When I started to ramp up creating and deleting the pods, however, this quickly became pretty annoying. So, as a result, I elected to make a wildcard DNS entry for *.local.bsale.me on my DNS to point to Traefik.

Creating a New Pod/Session

This is as easy as issuing a couple requests:

Creating a new pod:

curl -X POST https://duckui-api.local.bsale.me/sessions -d '{"username": "bsale", "s3_key": "<s3_key>", "s3_secret": "<s3_secret>", "catalog": "http://x.y.z.a:8181/catalog"}' -H "Content-Type: application/json"

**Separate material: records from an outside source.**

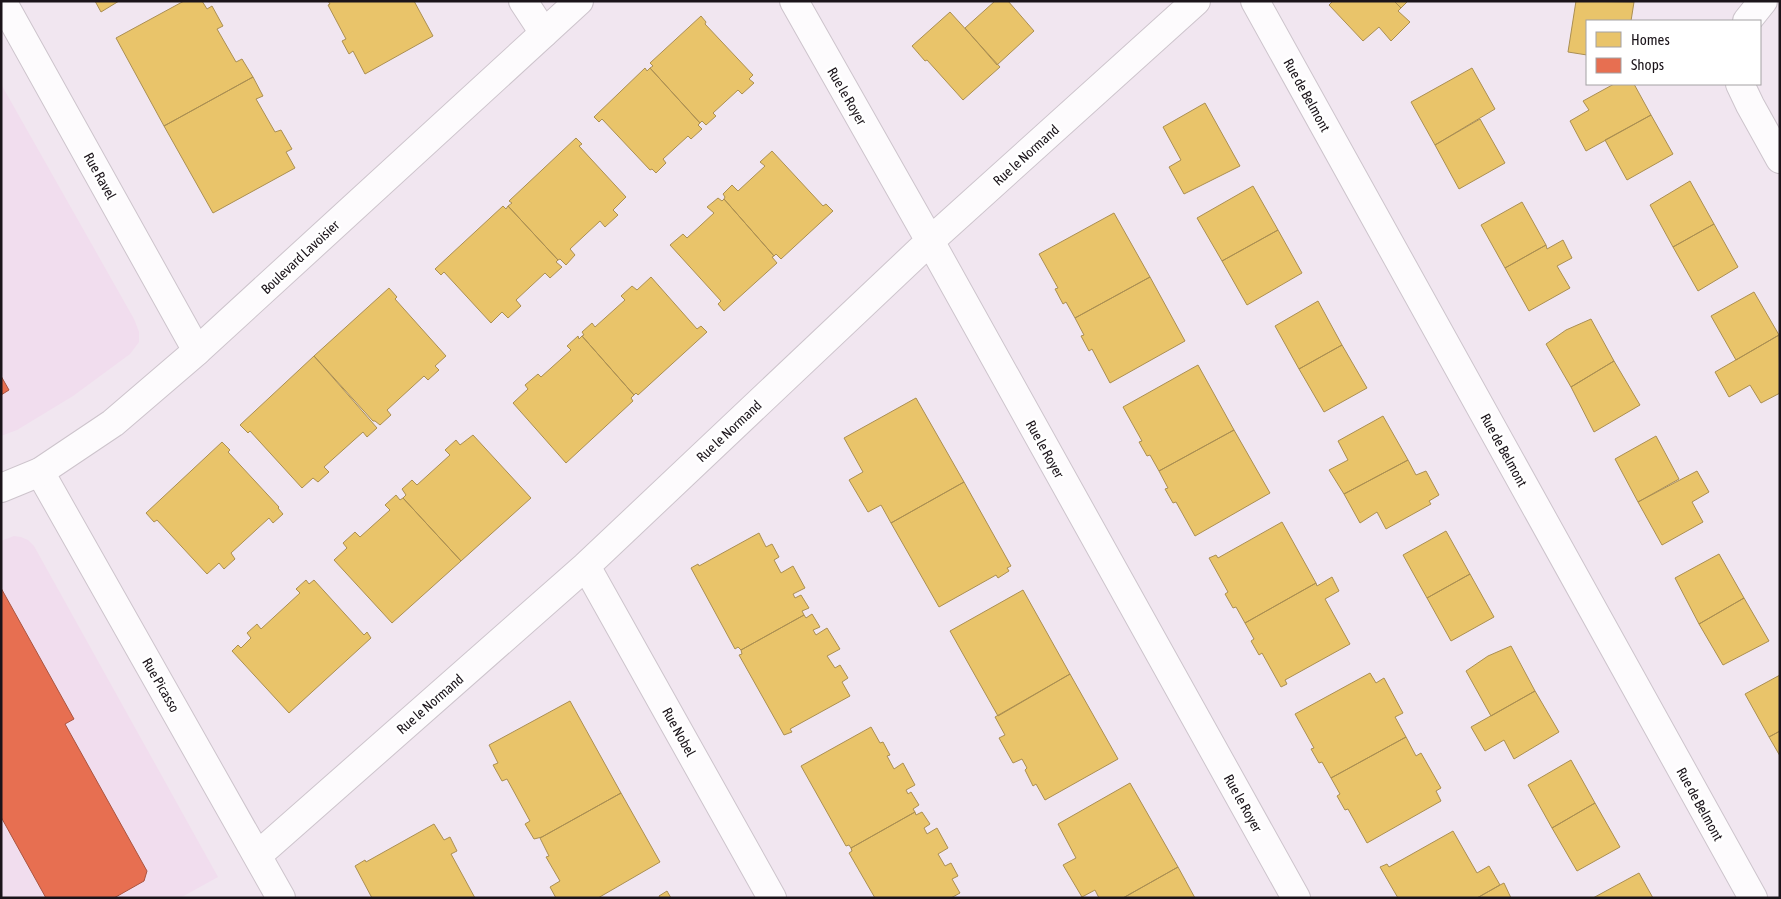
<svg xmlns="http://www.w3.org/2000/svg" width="1781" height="899" viewBox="0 0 1781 899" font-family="'Asap Condensed',sans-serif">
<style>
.built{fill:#f1ddee}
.homes{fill:#e9c46a;stroke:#ab8f52}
.shops{fill:#e76f51;stroke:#aa5440}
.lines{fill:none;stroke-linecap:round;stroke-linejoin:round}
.street-casing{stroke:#cdc4cc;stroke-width:30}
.secondary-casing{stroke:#cdc4cc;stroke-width:30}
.street{stroke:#fdfbfd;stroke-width:28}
.secondary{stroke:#fdfbfd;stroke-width:28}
.labels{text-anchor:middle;stroke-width:5;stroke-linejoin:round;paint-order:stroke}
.street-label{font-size:14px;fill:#1b141a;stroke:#fff}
</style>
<rect width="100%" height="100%" fill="#f1e6f0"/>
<path class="built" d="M1,84L134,319L139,332V342L130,354L73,396L17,430L1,436Z
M14,536L21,537L28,540L34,546L218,877L180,898H1V541Z"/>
<path class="homes" d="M95,1H119L101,12Z
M184,1H202L207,9L212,6L223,26L217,29L236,62L242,59L253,77L164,126L116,38Z
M328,1H414L433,36L365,74L353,51L349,54L342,41L346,39L328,5L330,4Z
M995,1H1008L1034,31L997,65L965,28Z
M1333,1H1394L1401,8L1398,11L1410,22L1391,41L1379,27L1363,41L1329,5Z
M1394,1H1408L1401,8Z
M1576,1L1634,2L1631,21H1587V55L1568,52Z
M950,12L1000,67L963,100L927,60L925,61L912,46Z
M701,16L706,22L705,24L753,75L749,79L754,83L742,94L738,90L713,113L716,116L706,125L702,121L700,123L650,68L653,66L650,63Z
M645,68L647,71L650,68L700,123L698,125L702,129L691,139L688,136L663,159L666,163L656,173L652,169L650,170L602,119L599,122L594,117Z
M1472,68L1495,109L1435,145L1411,102Z
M253,77L263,96L256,99L275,132L281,130L292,149L286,152L295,168L213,213L164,126Z
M1614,84H1634L1651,115L1586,151L1570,121L1589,110L1583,101Z
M1205,103L1240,166L1184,194L1169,167L1181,160L1163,127Z
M1651,115L1673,154L1627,180L1605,140Z
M1480,119L1505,163L1459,189L1435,145Z
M576,138L582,144L579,146L626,197L613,210L618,215L605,227L600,221L570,249L575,255L566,265L560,259L558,260L508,206L512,203L509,201Z
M772,151L823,206L826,204L833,211L781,259L776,254L774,256L724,199L725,197L723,194L732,185L738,191L765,166L760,162Z
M1690,181L1714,224L1673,247L1650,205Z
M1253,186L1278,230L1222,261L1197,218Z
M718,198L722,201L724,199L774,256L772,257L777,263L724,311L718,304L721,301L670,245L683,234L687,238L714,213L707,207Z
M1522,202L1546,245L1505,268L1481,225Z
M503,206L506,209L508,206L558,260L556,262L562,267L550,278L545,273L516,300L521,306L508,318L502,312L491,323L444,272L441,275L435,269Z
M1114,213L1150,277L1075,318L1066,302L1063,304L1055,289L1058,288L1039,254Z
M1714,224L1738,267L1698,291L1673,247Z
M1278,230L1302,273L1247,305L1222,261Z
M1563,240L1572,258L1557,266L1570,288L1529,311L1505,268L1546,245L1547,249Z
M651,277L697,329L701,326L707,332L638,395L636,393L634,395L582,336L584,335L582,332L592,323L595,327L625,300L621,296L632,286L637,290Z
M1150,277L1185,341L1110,383L1092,349L1089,351L1081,336L1084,335L1075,318Z
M389,288L397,297L395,299L446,356L435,366L439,370L428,380L424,376L387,410L391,415L380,425L375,421H373L314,356Z
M1754,292L1779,335L1736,360L1711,316Z
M1318,301L1342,345L1299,369L1275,326Z
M1591,319L1614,361L1571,387L1546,344L1566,330Z
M1779,335L1780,393L1761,403L1750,385L1729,397L1715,372Z
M578,336L579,339L582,336L634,395L631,398L633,401L566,463L513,403L528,389L525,385L538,374L541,377L571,350L567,346Z
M1342,345L1367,388L1324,412L1299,369Z
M314,356L377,428L367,437L363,432L324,467L329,472L318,482L313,478L302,488L250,431L248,433L240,425Z
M1614,361L1640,405L1594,432L1571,387Z
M1198,365L1234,430L1159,471L1150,455L1147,456L1139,442L1142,441L1123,407Z
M916,398L964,482L891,523L881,505L868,512L849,480L863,472L844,438Z
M1383,416L1408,460L1344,494L1329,470L1348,460L1338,441Z
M1234,430L1270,493L1195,536L1176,502L1173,503L1165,489L1168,488L1159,471Z
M473,435L531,498L461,561L403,498L406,495L402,489L412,480L417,485L450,455L445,450L456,440L460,445Z
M1656,436L1679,479L1638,502L1615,459Z
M222,442L230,450L228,452L279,507L278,508L283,514L273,523L269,518L231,553L235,559L224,569L219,563L207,574L157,520L154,522L146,513Z
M1408,460L1416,475L1426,471L1439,495L1429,501L1431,504L1386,529L1377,512L1360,523L1344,494Z
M1697,471L1709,492L1692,502L1703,522L1662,545L1638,502Z
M964,482L1011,566L1007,568L1009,571L998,578L996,575L939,607L891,523Z
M396,495L400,500L403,498L461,561L392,623L334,560L347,548L343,543L355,532L360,537L390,510L385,505Z
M1282,522L1316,583L1245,623L1236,607L1233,608L1225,594L1228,592L1209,558L1216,555L1218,558Z
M1446,531L1470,574L1427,598L1403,555Z
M759,533L766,547L772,544L779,557L774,560L781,573L793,566L805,588L793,594L795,598L801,595L809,608L802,611L804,615L741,650L738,647L735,649L691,568L698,564L699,566Z
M1719,554L1744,598L1699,624L1675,578Z
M1470,574L1494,617L1451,641L1427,598Z
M1332,577L1339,591L1325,599L1350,644L1285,680L1287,684L1281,687L1262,653L1259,655L1251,641L1254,639L1245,623L1316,583L1317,586Z
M306,580L309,584L314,580L364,635L367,632L371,638L289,713L232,651L238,645L241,648L251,638L247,633L257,624L261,629L300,593L296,589Z
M1023,590L1070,674L998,716L950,631Z
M1744,598L1769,641L1723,665L1699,624Z
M812,614L820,627L813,630L816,635L827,628L840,649L827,656L835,668L840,665L848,678L842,682L850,696L790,729L792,732L784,735L739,655L742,654L741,650L804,615L806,618Z
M1511,646L1535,691L1491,716L1466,671L1488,656Z
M1370,673L1376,683L1384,678L1403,713L1395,717L1406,737L1331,778L1322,762L1319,763L1311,749L1314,748L1295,714Z
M1070,674L1118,759L1045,800L1036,784L1033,786L1025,770L1027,768L1022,759L1013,763L999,738L1005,735L995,717Z
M1780,675V731L1769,737L1745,694Z
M1535,691L1559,732L1514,759L1504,740L1485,751L1471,727Z
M570,701L621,793L542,837L534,839L525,824L530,821L507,779L502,781L493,765L498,763L489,745Z
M871,727L880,743L883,742L890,755L887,756L894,769L903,763L915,785L906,790L908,794L911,792L919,805L913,809L915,812L851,848L849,845L846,846L801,766Z
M1780,731V756L1769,737Z
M1406,737L1416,756L1421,753L1441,788L1436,791L1441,801L1367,843L1348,809L1345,810L1337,796L1340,794L1331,778Z
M1571,760L1595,803L1552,828L1528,785Z
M1130,783L1178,867L1123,898H1099L1095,890L1082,897L1063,865L1076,858L1058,824Z
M621,793L660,862L598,898H556L550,887L560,881L546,857L549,856L540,838Z
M1595,803L1620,847L1577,871L1552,828Z
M915,812L916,815L922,812L930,824L924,828L927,834L937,828L948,848L938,854L945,866L951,863L958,876L952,879L960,893L951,898H875L849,853L852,851L851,848Z
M434,824L444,840L450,837L457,851L451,854L475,898H372L355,866L365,860L366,862Z
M1453,831L1477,873L1489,866L1500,885L1477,898H1398L1380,867L1387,864L1389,867Z
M1178,867L1195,898H1123Z
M1639,873L1653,898H1593Z
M1504,883L1511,898H1477L1500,885Z
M667,891L671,898H660L659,896Z"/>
<path class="shops" d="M1,376L9,390L1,395Z
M1,588L74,719L65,724L147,871L144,881L114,898H46L1,817Z"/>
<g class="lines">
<defs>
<path id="street" d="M2,1L197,351
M523,1L544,33
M794,1L930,241L1296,898
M1255,1L1753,898
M1747,21L1763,1
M1740,84L1750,105L1780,159
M40,472L281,898
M586,566L772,898
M258,855L586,566L930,241L1196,1"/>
<path id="secondary" d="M1,488L40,472L113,423L197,351L579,1"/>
</defs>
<use href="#street" class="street-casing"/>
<use href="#secondary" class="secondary-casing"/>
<use href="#street" class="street"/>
<use href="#secondary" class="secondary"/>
</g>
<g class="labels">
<g class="street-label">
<text transform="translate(1307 95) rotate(61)" y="5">Rue de Belmont</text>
<text transform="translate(847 96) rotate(60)" y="5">Rue le Royer</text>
<text transform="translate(1026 155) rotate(-42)" y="5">Rue le Normand</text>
<text transform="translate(100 176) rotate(61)" y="5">Rue Ravel</text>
<text transform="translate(300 257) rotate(-43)" y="5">Boulevard Lavoisier</text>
<text transform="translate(729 431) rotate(-43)" y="5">Rue le Normand</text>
<text transform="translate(1045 449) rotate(61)" y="5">Rue le Royer</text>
<text transform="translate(1504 450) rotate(61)" y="5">Rue de Belmont</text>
<text transform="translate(161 685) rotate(60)" y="5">Rue Picasso</text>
<text transform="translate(430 704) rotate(-41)" y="5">Rue le Normand</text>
<text transform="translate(679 732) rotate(61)" y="5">Rue Nobel</text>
<text transform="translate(1243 803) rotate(61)" y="5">Rue le Royer</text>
<text transform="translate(1700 804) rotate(61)" y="5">Rue de Belmont</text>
</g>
</g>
<rect width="1781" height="899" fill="none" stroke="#1b141a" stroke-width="5"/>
<rect x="1586" y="20" width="175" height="65" fill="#ffffff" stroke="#a4a1a3"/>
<rect x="1596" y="32" width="25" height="15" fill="#e9c46a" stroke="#a4a1a3"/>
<text x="1631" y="45" font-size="15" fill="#1b141a">Homes</text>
<rect x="1596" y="58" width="25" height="15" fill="#e76f51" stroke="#a4a1a3"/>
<text x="1631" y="70" font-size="15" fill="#1b141a">Shops</text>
</svg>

This returns an output like

{"session_id":"977a26","url":"https://duckui-977a26.local.bsale.me"}

And then deleting the session is as simple as

curl -X DELETE https://duckui-api.local.bsale.me/sessions/977a26

Summary

I think we have a pretty extensible base here: if more parameters are needed at some point in the future, we can pretty easily add those parameters to our Pydantic models and the functions generating the different objects within the k8s cluster.

In the future, I could see making specific parameters/defaults for resource requests or having some “t-shirt” size options that would set these resources with some pre-defined presets.